La difícil tarea del Jardín 63 para mantener el vínculo pedagógico con sus alumnos

Para disminuir la circulación de las personas y hacerle frente a la segunda ola de Covid-19, tanto el gobierno nacional como provincial, decidió suspender las clases presenciales. En este contexto, los niños continúan manteniendo el vínculo pedagógico con sus docentes de manera virtual. El problema reside en que en muchas familias no cuentan con los dispositivos tecnológicos o la conexión a internet necesaria y es por eso, que cuando se tomó la determinación de volver a la virtualidad, se planteó mantener las escuelas abiertas con guardias mínimas para que los docentes pudieran generar material de apoyo.

La directora del Jardín 63, Natalia Marai, explicó a RSM que “lo que nos está sucediendo es que en este contexto donde vamos cuatro semanas de suspensión de las clases presenciales, comienzan a aparecer resoluciones con contenido un poco ambiguo”. En este sentido detalló que “en las primeras Resoluciones aparecía el término guardias mínimas donde el personal de la escuela tenía que seguir trabajando en horarios reducidos, con todos los protocolos, pero en la última se hace referencia a guardias pasivas. Es decir, antes todo el personal iba 3 horas y de esa manera podíamos sobrellevar lo que es la tarea del Jardín en Cordones, que tiene que ver con preservar la trayectoria escolar de los niños y niñas, en una zona donde no tenemos posibilidad de virtualidad”. 

Donde se encuentra el Jardín, solo un grupo reducido de familias cuenta con los medios para poder conectarse de forma remota con la institución. Sobre esto, la directora, especificó que “es un margen muy pequeño, aproximadamente de un 24%”, y añadió que “aunque haya dispositivos tecnológicos, muchas veces las familias no pueden seguir y generar este acompañamiento a los niños y a las niñas en lo que es la propuesta pedagógica”. 

Al pasar de guardias mínimas a pasivas el acompañamiento de los niños que no cuentan con las herramientas digitales se vio perjudicado. En relación con esto, Natalia Marai, contó que “con las primeras resoluciones íbamos a la escuela y resolvíamos por medio de preparación de materiales que mandamos a las casas a modo de refuerzo”, pero al modificarse “generó mucha confusión”. La principal diferencia es que en la guardia pasiva solo los docentes pueden concurrir, en horarios muy reducidos y solo para generar dispositivos que ayuden a la continuidad pedagógica. En el caso de los auxiliares de servicio no se los nombra por lo cual, “solo deben ir cuando se entregan los bolsones de alimentos, si sucede alguna cuestión de infraestructura o algo edilicio que tiene que ver con el mantenimiento”. 

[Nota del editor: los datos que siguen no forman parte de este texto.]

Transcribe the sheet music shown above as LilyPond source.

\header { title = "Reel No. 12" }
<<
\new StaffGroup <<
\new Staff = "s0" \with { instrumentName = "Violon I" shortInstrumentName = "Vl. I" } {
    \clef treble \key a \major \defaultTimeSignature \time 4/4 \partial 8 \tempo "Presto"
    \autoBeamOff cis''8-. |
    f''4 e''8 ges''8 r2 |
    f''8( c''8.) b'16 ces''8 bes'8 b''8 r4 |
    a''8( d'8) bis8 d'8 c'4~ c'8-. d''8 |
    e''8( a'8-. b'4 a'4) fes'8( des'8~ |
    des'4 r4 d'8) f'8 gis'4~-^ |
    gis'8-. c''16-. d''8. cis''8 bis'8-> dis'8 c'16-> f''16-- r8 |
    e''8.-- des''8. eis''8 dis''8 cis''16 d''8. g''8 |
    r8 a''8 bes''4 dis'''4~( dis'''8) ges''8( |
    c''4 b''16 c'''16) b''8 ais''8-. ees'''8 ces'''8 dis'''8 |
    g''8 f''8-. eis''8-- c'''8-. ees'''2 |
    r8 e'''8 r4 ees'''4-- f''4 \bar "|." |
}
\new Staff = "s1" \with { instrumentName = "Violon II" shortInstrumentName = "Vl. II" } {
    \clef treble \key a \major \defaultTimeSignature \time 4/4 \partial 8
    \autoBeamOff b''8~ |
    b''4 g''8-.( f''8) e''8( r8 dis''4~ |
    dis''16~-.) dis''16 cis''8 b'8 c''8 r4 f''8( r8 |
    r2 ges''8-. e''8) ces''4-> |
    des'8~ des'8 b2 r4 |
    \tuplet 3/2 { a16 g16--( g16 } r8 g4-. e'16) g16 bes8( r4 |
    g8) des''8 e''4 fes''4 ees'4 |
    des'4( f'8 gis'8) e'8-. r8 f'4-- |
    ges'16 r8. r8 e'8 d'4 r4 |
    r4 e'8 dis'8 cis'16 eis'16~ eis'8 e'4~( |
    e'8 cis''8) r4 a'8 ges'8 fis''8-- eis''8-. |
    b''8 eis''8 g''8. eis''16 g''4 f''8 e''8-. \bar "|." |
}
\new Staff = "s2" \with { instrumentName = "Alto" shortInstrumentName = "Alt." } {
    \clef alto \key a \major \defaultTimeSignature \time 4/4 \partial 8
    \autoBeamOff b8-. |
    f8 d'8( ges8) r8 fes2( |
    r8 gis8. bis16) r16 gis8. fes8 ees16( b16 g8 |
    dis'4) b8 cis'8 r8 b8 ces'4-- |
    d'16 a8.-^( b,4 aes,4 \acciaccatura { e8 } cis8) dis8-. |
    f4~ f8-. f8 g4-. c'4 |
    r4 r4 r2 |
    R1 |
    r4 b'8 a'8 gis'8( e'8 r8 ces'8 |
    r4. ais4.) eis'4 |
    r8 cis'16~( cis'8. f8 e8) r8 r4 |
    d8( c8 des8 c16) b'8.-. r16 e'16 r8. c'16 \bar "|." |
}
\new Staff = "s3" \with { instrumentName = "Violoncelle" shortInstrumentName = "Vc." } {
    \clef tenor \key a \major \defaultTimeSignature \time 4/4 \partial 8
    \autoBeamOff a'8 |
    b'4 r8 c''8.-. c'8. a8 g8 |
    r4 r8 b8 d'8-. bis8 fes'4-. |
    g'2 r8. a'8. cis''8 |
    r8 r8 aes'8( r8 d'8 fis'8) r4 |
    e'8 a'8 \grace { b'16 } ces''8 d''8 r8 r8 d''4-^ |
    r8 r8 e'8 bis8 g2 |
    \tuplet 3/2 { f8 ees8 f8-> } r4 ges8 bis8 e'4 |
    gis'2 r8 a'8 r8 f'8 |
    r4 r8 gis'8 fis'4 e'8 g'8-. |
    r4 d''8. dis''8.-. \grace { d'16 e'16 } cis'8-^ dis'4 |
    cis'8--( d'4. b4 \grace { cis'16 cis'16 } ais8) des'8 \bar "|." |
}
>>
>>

En este nuevo encuadre, ATE está convocando a los auxiliares de servicio para decirles que no tienen que ir a las escuelas, salvo para cumplir con los requerimientos antes mencionados. “El problema, dijo la directora del Jardín 63, es que todas las semanas, por estas características que tiene Cordones del Chapelco, el equipo docente para trabajar la trayectoria, generar continuidad pedagógica desde el hogar en esta no presencialidad, tiene que enviar este material y, además, mandamos un refuerzo de refrigerio porque sabemos todo lo que está pasando respecto a la alimentación”. Asimismo, expresó que con este nuevo criterio “no hay posibilidad de que los auxiliares de servicio limpien la escuela y la desinfecten, por ende, está sucia y se nos está haciendo muy complicado poder entrar y resolver todo lo que tiene que ver con la entrega de este material». 

Para visibilizar la situación que están atravesando realizaron un video donde muestran lo que está ocurriendo actualmente en las escuelas. Sobre esto, desde la institución aclararon que “no queremos generar enfrentamientos con nuestros compañeros y compañeras, pero sí necesitamos explicar que en un trabajo con las trayectorias de manera seria, responsable, donde estamos mirando lo que sucede con las infancias y con este desgranamiento que se nos va de los grupos, que es abismal en Cordones, con la familia que no nos pueden seguir en este proyecto y donde sí o sí aceptar un producto material puede ayudar a ese acompañamiento, necesitamos que en las próximas Resoluciones sea más clara esta cuestión. Si la escuela va a permanecer abierta que sea con todo el equipo y no solamente una parte”. 

Por último, Natalia Marai, expuso que “el reclamo decide hacerse porque se sabe que el 2021 va a estar continuamente interrumpido en lo presencial, y en esas idas y vueltas se necesitan Resoluciones claras que permitan que se generen todas las condiciones para una escuela verdaderamente abierta”.